傅明月不知道,金晟雖然擔心他家王爺的身體,其實更多的是好奇,昨晚那么大的動靜,即便他一個外人也一清二楚發生了什么。旁人也就算了,但蕭湛一直潔身自好,沒跟女人亂來過。
此刻他面相嚴肅,余光卻偷偷往蕭湛身上瞄。
直到蕭湛冷著臉說了聲:“眼睛不想要了?”金晟才趕緊收回視線。
出了蘅蕪苑,金晟問蕭湛說:“王爺現在可要入宮?”
蕭湛輕輕“嗯”了聲,也沒有用早膳。走出湛王府,坐在了早就安排好的馬車上。
駕馬的馬夫是湛王府的暗衛一員,金晟放心地坐在馬車里,與蕭湛面對面。
他心里想,霍霄真是沒福氣,竟然看不到這么精彩的一天,就在他胡思亂想之際,蕭湛吩咐他,“一會兒從宮里回來,你親自找可靠的人,配一份避子藥送過去。”
金晟震驚,道:“王爺,這是為什么,側妃是你親自選的人,應該很安全啊,還是……”
他話沒說完,蕭湛淡淡道:“這個時候不合適。”
金晟看著蕭湛,他從蕭湛眼睛里沒有看出一絲波瀾,仿佛他在門口聽到的竊竊私語不存在似的,王爺還是那個王爺。
他定了下心神,“屬下知道了。”
馬車穿過繁華的街道,一路穩穩當當地到了宮門前。
皇宮里,蕭承特意將高太傅支開,這才有了一點和蕭湛共處的時間。
蕭湛一副公事公辦的態度,將芒山的情況和蕭承一字沒有隱瞞的說了。
蕭承認真聽完,道:“皇叔朕當然信得過,捷報朕已經看了,只是太后好像不太高興。”
實際上,高霓已經不能用“不太高興”來形容了,那簡直是大發雷霆。
東寧的重要兵權全在蕭湛手里,這次他甚至沒有帶精兵,只是手下幾個新訓練出來的兵,就將聞風散膽的土匪給剿了個干凈。
軍營里聽聞這個消息老兵振奮,新兵將蕭湛當神,收服兵權遙遙無期。
更可氣的是,皇帝沒有一絲警醒,聽聞這個好消息在朝堂上打夸蕭湛,親自下令賞了很多好東西。作為帝王沒有一點謀略,高霓在下朝后狠狠發了一通火。

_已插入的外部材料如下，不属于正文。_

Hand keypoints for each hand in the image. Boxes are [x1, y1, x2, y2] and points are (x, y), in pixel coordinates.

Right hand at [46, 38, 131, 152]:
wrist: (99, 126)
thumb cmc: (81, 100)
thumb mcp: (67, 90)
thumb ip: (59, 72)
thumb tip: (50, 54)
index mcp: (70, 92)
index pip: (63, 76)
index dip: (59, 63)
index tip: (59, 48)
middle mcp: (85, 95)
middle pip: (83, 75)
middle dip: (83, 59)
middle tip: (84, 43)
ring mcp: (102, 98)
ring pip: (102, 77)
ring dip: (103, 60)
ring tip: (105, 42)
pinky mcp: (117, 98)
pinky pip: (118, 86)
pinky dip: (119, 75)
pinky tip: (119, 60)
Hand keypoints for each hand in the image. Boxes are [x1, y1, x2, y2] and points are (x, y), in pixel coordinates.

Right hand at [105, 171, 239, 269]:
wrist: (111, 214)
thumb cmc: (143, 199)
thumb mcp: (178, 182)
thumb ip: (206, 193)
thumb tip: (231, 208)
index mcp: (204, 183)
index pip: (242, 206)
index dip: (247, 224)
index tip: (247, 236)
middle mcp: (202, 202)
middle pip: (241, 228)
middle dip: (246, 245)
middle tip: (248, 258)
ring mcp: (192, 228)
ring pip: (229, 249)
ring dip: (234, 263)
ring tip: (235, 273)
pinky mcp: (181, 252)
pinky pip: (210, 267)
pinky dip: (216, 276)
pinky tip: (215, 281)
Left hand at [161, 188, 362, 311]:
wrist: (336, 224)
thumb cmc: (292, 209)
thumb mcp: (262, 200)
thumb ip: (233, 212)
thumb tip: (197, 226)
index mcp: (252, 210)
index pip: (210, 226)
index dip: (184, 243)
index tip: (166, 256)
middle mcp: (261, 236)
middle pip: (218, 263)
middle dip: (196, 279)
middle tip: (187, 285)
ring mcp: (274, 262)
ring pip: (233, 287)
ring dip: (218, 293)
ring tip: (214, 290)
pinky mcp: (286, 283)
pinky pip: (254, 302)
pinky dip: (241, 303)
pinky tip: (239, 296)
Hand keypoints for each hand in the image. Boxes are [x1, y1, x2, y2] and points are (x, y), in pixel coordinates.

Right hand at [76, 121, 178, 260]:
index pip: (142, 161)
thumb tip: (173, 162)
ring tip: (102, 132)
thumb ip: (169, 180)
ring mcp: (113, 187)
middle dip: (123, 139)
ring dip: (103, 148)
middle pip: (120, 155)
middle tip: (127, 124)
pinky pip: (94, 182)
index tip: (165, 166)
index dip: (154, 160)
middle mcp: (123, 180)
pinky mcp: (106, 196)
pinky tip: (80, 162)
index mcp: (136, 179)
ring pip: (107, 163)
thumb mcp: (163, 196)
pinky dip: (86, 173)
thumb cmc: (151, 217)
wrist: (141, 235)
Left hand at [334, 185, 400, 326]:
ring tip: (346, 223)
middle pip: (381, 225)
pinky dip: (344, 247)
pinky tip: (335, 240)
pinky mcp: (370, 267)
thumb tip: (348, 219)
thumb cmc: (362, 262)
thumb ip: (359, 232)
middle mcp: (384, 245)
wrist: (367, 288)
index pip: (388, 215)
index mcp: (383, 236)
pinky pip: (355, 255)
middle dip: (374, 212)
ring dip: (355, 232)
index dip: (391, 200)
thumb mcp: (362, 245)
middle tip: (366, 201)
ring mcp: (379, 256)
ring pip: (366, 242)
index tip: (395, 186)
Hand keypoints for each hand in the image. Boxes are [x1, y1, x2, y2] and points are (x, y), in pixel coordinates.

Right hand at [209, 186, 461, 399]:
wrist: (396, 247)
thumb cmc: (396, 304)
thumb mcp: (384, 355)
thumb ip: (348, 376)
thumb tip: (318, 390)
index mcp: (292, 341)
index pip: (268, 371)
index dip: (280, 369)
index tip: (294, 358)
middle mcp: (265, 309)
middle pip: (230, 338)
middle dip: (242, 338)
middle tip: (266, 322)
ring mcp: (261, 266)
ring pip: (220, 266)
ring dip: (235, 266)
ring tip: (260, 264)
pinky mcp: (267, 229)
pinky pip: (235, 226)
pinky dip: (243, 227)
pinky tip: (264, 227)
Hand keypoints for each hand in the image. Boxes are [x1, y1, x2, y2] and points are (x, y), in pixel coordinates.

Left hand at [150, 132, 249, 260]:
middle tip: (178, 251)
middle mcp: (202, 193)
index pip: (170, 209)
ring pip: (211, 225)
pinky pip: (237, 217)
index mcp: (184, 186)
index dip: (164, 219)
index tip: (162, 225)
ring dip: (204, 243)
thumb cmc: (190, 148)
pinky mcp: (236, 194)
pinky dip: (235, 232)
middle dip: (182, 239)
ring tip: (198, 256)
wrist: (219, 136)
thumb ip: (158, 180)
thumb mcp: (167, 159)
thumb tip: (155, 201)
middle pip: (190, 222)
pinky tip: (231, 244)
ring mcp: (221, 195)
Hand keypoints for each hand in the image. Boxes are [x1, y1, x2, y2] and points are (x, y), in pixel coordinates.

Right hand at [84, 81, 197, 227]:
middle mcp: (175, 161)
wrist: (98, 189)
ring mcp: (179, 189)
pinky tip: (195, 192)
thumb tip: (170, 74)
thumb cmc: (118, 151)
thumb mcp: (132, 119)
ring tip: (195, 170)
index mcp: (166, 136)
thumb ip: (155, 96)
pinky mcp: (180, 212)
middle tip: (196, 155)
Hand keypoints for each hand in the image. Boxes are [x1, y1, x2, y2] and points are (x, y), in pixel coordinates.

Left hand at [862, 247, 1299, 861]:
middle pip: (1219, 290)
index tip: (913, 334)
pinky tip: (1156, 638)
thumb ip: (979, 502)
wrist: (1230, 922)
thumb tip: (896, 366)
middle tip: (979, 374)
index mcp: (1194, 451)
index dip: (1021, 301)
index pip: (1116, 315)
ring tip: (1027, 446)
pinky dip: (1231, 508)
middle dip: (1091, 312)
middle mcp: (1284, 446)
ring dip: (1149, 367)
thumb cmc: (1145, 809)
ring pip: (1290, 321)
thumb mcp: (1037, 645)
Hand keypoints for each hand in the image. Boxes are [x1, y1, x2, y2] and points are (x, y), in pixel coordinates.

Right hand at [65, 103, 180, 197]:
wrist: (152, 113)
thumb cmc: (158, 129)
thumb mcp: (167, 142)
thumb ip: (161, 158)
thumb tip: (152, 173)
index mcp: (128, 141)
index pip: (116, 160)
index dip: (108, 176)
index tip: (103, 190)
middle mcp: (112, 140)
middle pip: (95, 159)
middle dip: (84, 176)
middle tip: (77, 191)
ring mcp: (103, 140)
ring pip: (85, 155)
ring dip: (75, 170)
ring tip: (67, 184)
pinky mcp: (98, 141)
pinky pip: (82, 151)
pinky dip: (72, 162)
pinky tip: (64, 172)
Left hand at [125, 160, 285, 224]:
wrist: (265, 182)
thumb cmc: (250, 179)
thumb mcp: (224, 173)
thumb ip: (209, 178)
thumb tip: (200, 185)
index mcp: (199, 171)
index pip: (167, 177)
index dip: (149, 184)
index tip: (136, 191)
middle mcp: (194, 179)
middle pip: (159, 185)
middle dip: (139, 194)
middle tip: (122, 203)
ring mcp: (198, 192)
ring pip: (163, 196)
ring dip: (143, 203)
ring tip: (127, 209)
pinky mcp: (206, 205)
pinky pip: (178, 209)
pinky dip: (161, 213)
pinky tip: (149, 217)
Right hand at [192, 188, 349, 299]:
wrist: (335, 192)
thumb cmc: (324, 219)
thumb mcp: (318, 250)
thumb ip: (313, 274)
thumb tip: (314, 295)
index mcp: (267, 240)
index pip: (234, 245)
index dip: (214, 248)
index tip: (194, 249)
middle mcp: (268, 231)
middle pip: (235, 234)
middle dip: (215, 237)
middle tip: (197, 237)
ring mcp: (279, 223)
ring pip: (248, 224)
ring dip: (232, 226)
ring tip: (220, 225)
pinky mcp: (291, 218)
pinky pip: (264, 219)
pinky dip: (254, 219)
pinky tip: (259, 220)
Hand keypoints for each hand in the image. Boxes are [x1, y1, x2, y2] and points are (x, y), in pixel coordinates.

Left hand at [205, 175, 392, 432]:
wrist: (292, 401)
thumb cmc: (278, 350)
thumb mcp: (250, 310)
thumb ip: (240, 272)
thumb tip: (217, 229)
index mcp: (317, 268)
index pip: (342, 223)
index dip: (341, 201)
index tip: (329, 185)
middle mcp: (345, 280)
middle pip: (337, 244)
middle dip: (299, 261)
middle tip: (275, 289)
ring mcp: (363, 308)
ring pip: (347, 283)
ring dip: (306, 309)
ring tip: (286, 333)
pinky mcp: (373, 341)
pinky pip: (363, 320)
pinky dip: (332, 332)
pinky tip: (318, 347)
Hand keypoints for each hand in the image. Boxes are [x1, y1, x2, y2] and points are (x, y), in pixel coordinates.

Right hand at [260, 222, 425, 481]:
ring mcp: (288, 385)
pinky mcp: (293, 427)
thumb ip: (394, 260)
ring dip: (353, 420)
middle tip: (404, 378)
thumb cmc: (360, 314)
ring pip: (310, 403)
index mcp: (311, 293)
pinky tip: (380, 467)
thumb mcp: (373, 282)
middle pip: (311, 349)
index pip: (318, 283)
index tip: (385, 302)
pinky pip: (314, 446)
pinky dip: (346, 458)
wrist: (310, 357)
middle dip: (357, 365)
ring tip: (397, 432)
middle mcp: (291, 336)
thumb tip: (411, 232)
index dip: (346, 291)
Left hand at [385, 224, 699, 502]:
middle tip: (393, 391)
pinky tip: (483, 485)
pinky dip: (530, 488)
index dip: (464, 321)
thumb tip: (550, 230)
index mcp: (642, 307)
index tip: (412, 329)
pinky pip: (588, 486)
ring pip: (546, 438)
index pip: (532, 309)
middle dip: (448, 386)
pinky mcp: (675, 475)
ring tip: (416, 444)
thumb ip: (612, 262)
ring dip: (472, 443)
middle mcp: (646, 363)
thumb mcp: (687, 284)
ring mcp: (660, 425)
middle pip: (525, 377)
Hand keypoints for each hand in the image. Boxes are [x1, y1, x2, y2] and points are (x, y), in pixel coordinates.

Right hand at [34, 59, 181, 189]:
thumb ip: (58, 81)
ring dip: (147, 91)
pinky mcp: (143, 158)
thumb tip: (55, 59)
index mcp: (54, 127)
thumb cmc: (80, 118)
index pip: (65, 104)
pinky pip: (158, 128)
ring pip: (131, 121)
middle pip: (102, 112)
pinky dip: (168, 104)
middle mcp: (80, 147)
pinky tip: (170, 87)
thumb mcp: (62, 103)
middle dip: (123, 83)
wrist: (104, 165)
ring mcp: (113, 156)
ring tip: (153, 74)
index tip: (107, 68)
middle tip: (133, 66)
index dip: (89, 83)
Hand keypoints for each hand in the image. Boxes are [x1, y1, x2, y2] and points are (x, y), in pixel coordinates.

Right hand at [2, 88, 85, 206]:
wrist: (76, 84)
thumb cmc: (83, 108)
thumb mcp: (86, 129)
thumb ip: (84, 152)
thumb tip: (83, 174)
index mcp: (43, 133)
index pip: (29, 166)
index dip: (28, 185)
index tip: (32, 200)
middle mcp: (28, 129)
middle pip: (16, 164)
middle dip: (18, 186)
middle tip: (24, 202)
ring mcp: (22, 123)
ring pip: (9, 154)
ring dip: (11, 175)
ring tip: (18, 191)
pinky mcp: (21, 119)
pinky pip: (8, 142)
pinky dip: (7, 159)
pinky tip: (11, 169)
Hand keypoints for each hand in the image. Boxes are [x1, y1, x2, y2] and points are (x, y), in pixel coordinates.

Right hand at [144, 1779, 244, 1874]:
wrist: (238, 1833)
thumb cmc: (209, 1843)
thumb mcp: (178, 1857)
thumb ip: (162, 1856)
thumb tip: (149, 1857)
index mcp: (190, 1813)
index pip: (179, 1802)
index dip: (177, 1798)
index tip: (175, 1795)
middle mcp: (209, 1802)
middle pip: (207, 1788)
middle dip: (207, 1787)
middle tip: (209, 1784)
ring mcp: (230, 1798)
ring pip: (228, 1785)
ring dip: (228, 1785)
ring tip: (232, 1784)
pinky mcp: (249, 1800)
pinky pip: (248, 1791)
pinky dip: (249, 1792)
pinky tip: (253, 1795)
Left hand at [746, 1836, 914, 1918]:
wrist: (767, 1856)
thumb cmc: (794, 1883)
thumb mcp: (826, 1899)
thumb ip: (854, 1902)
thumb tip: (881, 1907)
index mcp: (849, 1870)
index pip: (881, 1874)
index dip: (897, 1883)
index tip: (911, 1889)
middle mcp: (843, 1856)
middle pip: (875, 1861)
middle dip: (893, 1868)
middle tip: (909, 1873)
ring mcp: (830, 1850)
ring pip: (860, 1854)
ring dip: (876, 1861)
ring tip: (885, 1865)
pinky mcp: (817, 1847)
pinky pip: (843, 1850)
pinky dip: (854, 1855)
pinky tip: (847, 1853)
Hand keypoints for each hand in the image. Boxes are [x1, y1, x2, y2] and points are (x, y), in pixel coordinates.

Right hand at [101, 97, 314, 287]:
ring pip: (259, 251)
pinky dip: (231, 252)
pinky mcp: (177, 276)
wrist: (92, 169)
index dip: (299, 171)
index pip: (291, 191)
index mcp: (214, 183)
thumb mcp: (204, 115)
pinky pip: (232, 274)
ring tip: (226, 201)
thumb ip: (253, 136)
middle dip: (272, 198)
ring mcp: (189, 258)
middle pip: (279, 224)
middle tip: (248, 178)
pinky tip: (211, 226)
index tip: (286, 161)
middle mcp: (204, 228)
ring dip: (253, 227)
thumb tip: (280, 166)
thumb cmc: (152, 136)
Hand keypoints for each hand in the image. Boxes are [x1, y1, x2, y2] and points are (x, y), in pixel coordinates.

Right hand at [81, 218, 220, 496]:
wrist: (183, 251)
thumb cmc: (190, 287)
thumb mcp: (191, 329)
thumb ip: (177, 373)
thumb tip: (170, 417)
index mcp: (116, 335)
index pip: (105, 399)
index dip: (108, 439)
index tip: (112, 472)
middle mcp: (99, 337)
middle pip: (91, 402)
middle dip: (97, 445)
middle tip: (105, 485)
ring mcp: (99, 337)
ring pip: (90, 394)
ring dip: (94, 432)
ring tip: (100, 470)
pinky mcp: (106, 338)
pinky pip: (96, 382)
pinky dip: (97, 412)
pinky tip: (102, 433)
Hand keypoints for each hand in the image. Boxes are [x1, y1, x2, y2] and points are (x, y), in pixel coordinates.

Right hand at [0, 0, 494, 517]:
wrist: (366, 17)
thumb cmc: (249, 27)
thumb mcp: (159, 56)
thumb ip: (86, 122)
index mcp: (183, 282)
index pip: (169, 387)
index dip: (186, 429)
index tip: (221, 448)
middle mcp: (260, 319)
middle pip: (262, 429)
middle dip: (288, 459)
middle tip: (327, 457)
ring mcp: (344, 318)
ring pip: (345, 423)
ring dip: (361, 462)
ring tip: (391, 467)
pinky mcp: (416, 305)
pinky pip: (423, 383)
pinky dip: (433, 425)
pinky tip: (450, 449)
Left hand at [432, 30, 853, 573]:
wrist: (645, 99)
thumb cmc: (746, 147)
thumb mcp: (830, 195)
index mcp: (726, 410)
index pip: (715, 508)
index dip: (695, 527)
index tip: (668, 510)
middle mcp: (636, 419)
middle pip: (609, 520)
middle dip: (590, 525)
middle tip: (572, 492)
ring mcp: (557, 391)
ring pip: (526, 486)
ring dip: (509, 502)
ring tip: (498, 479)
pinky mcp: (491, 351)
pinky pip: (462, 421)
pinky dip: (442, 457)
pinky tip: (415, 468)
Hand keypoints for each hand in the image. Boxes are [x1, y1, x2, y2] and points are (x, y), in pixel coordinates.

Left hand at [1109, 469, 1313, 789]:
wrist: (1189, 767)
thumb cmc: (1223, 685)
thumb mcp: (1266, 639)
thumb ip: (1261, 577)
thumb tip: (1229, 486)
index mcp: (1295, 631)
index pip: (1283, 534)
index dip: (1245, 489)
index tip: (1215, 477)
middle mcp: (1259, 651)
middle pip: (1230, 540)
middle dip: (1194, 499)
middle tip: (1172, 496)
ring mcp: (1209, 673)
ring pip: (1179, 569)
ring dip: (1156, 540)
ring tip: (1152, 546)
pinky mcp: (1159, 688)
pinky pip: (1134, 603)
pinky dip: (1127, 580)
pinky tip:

但蕭湛不甚在意,太后對他積怨已深,而他問心無愧,也不必看待一個女人的看法。
但他想了想,還是跟蕭承說:“你是天子,這天下是你做主,還輪不到一個女人對你指手畫腳,即便是太后也不行……皇上不要忘了皇室的血性。”
蕭承抿了抿唇,“皇叔說的是,朕記下了。”
蕭湛本來就是行軍打仗厲害,對于教導幼帝并不在行,自以為該說的已經說了,也不再多言準備離開。
“皇叔……你等一下。”蕭承叫住他。
蕭湛轉身,挑眉看著他有些吞吞吐吐的樣子,沉聲道:“有話就說。”
御書房此時太監都不在,蕭承已經習慣了這個樣子的蕭湛,他想了半響,望向蕭湛道:“那日你去慈寧宮帶走側妃后,太后發了脾氣走了,朕從地上撿到了一顆藥丸,前些日子悄悄讓太醫看過……”
說道這里,蕭承有些難以啟齒,“皇叔為何不曾跟我說過這些事,朕不傻,那一定就是太后想給你用的……那種藥……朕心里愧對皇叔。”